Survey call to action on roads
FAR Northerners are fed up with the region’s unsafe roads and are demanding funds for upgrades.
An RACQ survey found Far North motorists, given a hypothetical budget of $100 million, would spend two thirds of it on improvements to local and state-controlled roads.
RACQ spokeswoman Lucinda Ross said more than 60 per cent of survey respondents were concerned about the safety of main and local roads and about half felt roads needed upgrading due to high traffic.

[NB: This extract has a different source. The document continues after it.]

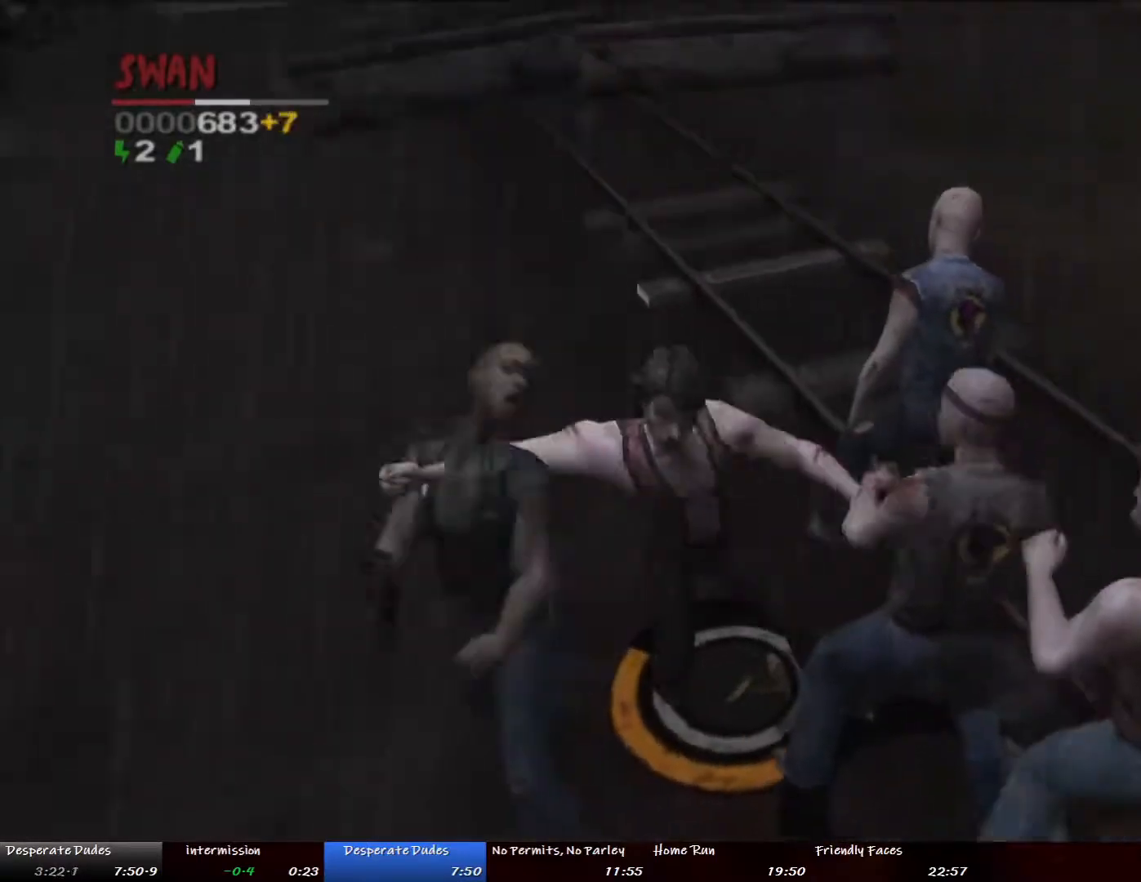
{"buttons": [], "left_stick": "down", "right_stick": "left", "button_events": []}
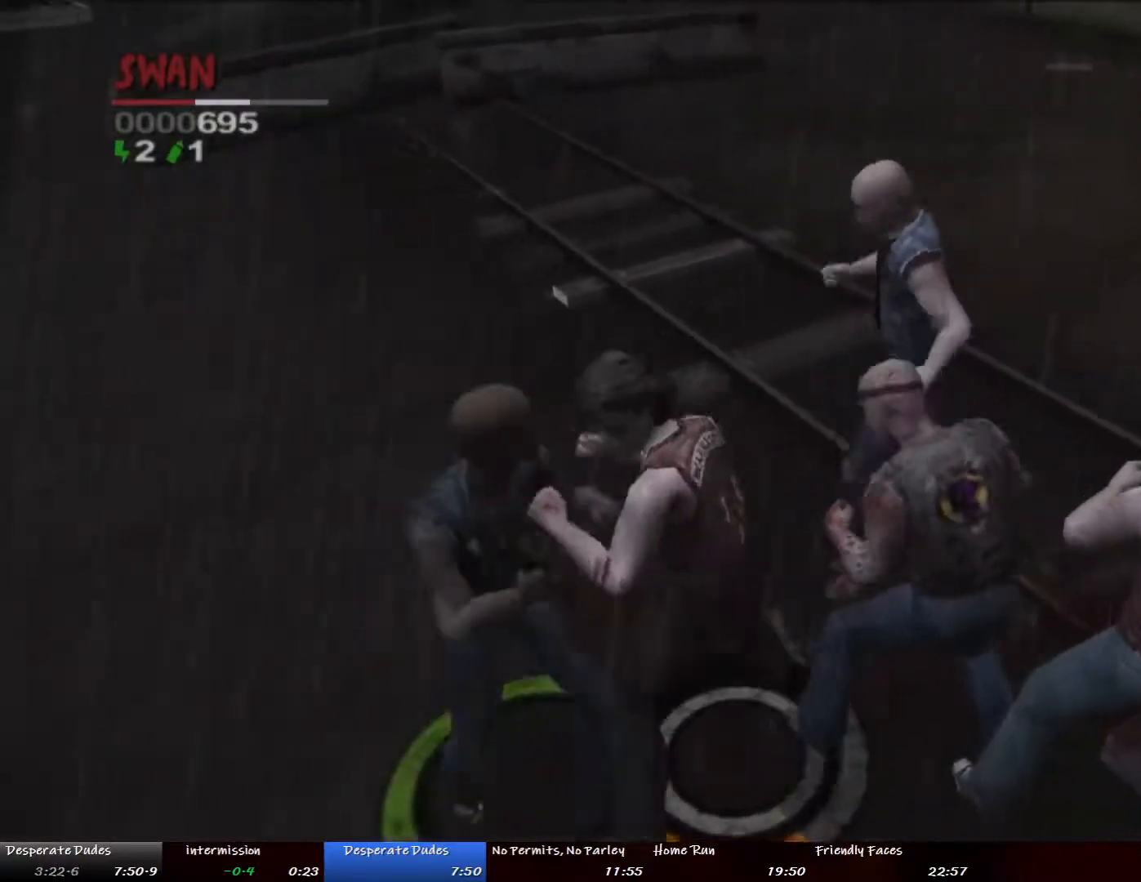
{"buttons": [], "left_stick": "left", "right_stick": "center"}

“Some of the most important projects they told us they want to see delivered are safety upgrades on the region’s range roads and overtaking lanes on the Bruce and Kennedy highways,” she said.
Mareeba Shire Council Mayor Tom Gilmore, when posed the same question, said a hypothetical $100 million would not be nearly enough to fix what he considered the region’s biggest problem road, the Kuranda Range road.
“Hardly a week goes by where it hasn’t closed,” he said.
“Not only that, it’s slow, dangerous when wet, and can’t take B-doubles, denying industry west of the range.
“The Atherton Tablelands, Mareeba Shire, the lower Gulf area, and the Cape peninsula: all of those areas are affected by the failure of that road and Cairns is also losing out on business opportunities there.”
Cr Gilmore said that, while he considered the Kuranda Range road the priority, there were dozens of roads in the region in need of upgrades.
Advance Cairns chief executive Nick Trompf said he would prioritise the Western Arterial road for capacity upgrades.
“The road carries 36,500 vehicles a day and is the only floodproof connection from the city to the northern beaches of Cairns and the Kuranda Range,” he said. “Every day it is in gridlock and needs urgent duplication from Redlynch out to Smithfield.”
Tourism Tropical North Queensland chief executive Pip Close said the Cairns ring road was critical.
“Completing the Peninsula Development Rd would appeal to RACQ’s drive market and help remote indigenous communities develop tourism to grow business opportunities for traditional owners,” she said.
The RACQ Red Spot Congestion Survey completed in April this year rated the Captain Cook Hwy as the worst for congestion in the region.